[[ Task inputs open ]]

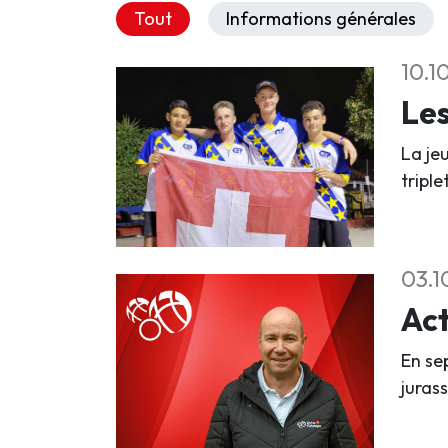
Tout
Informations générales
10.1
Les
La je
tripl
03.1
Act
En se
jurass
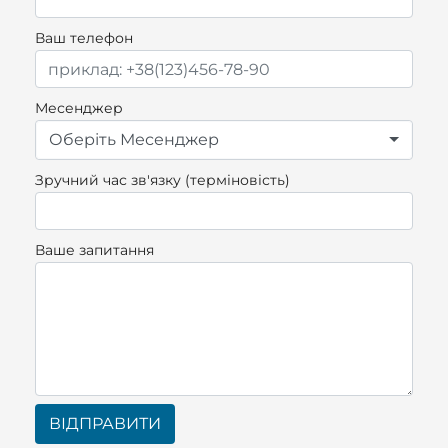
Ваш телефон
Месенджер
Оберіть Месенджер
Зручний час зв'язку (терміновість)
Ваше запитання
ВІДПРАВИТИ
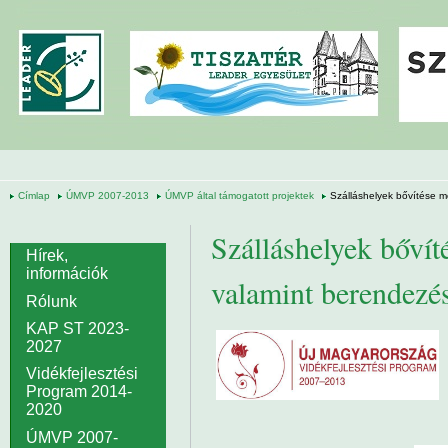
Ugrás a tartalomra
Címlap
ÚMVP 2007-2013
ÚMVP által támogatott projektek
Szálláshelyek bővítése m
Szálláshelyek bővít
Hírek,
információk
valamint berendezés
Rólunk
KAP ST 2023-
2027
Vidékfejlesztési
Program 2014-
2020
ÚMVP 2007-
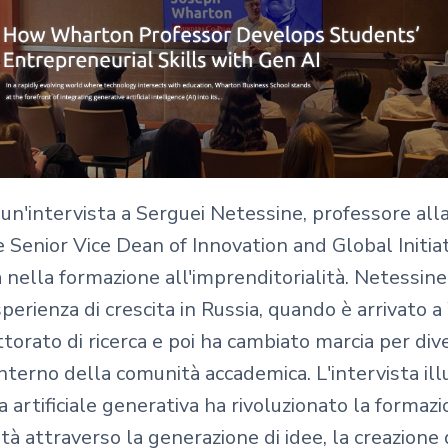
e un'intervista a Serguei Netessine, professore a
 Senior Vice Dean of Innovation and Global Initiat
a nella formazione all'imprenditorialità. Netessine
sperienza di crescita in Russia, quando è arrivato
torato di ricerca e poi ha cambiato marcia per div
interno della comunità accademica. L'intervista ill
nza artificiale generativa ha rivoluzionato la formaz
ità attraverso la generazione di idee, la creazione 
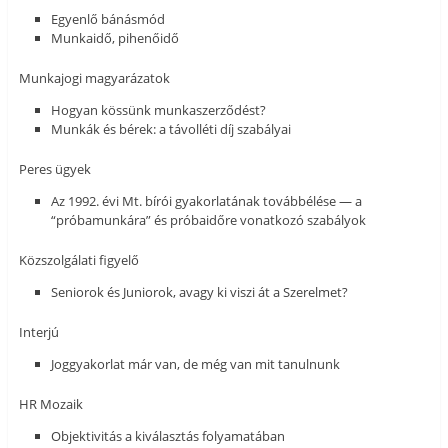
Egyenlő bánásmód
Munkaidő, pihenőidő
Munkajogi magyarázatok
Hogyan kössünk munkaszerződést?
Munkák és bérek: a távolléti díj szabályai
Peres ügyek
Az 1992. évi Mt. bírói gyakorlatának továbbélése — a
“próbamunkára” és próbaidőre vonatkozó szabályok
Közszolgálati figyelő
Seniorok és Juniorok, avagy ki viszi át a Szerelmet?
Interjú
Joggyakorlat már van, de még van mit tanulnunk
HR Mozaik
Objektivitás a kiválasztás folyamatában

[[ Task inputs closed ]]

▶ **About this exercise**
In the part of the data that opens with the line containing "Ваш телефон" and runs through the end of the data, rename "Месенджер" to "Messenger" and leave everything else unchanged. Reproduce only those lines, without the pictures.

▶ **Response**
Ваш телефон
Messenger
Оберіть Messenger
Зручний час зв'язку (терміновість)
Ваше запитання
ВІДПРАВИТИ
Ugrás a tartalomra
Címlap
ÚMVP 2007-2013
ÚMVP által támogatott projektek
Szálláshelyek bővítése m
Szálláshelyek bővít
Hírek,
információk
valamint berendezés
Rólunk
KAP ST 2023-
2027
Vidékfejlesztési
Program 2014-
2020
ÚMVP 2007-
e un'intervista a Serguei Netessine, professore a
 Senior Vice Dean of Innovation and Global Initiat
a nella formazione all'imprenditorialità. Netessine
sperienza di crescita in Russia, quando è arrivato
torato di ricerca e poi ha cambiato marcia per div
interno della comunità accademica. L'intervista ill
nza artificiale generativa ha rivoluzionato la formaz
ità attraverso la generazione di idee, la creazione 
Egyenlő bánásmód
Munkaidő, pihenőidő
Munkajogi magyarázatok
Hogyan kössünk munkaszerződést?
Munkák és bérek: a távolléti díj szabályai
Peres ügyek
Az 1992. évi Mt. bírói gyakorlatának továbbélése — a
“próbamunkára” és próbaidőre vonatkozó szabályok
Közszolgálati figyelő
Seniorok és Juniorok, avagy ki viszi át a Szerelmet?
Interjú
Joggyakorlat már van, de még van mit tanulnunk
HR Mozaik
Objektivitás a kiválasztás folyamatában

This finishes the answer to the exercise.